DavidFW1960 · March 21, 2020, 3:24am

I agree. I have always read on the forums that if you set it to purge everyday that HA has to be up for a day before it will trigger. If the purge interval is 2 days then 2 days. This is why I have an automation that runs at midnight every day to run the purge.

EDIT: There’s actually all kinds of shit that breaks when HA restarts… delays in automations etc are zeroed out… if HA is aware and can continue on after a restart then not doing this is just lazy programming…

squirtbrnr · March 21, 2020, 4:39am

Not to mention in the case of the OP, they did not have purge interval as a Config option in their setup. The DB size did not go down until after 24 hours as indicated by their response in post #10.

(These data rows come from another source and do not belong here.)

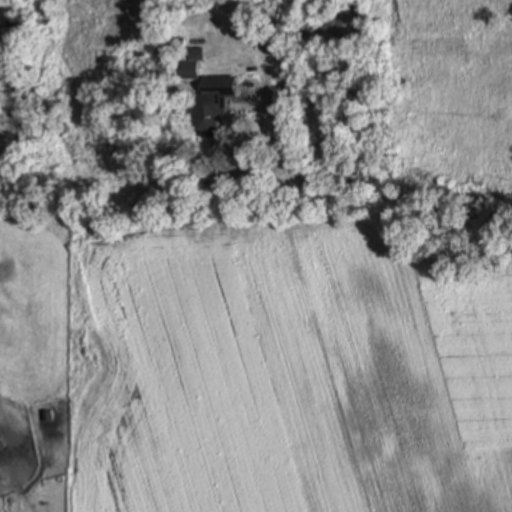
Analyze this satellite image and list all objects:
building: (189, 65)
building: (190, 66)
park: (9, 102)
building: (210, 102)
building: (211, 103)
road: (340, 197)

amelchio · March 21, 2020, 9:59am

Sorry if I came across as snide, I was actually genuinely curious.

The code tries to get back into sync after a restart. So if it purged last night at 9PM and you restart today at 6PM, it should purge in about 3 hours’ time (with a lower limit of 30 minutes).

So I guess the fully correct way to state it is that it can take up to 24 hours. Now I see how that can lead to a rule of thumb that one must wait for 24 hours. Even if one does realize the bit about synchronization, there is no simple way to tell the time that it tries to synchronize to.

It can also be confusing that purging will not shrink the database but just stop it from growing because parts get marked for reuse.

Incidentally, I think this should be simplified to what several posters are already doing: remove the purge_interval setting and just purge every night at 4 AM if there has been no purge in the past 24 hours.

This would be easier to document and it would still allow users to move the purge time to an automation if 4 AM is for some reason inconvenient. However, purging should actually be quite fast these days and not cause an interruption like it did in older releases (years back).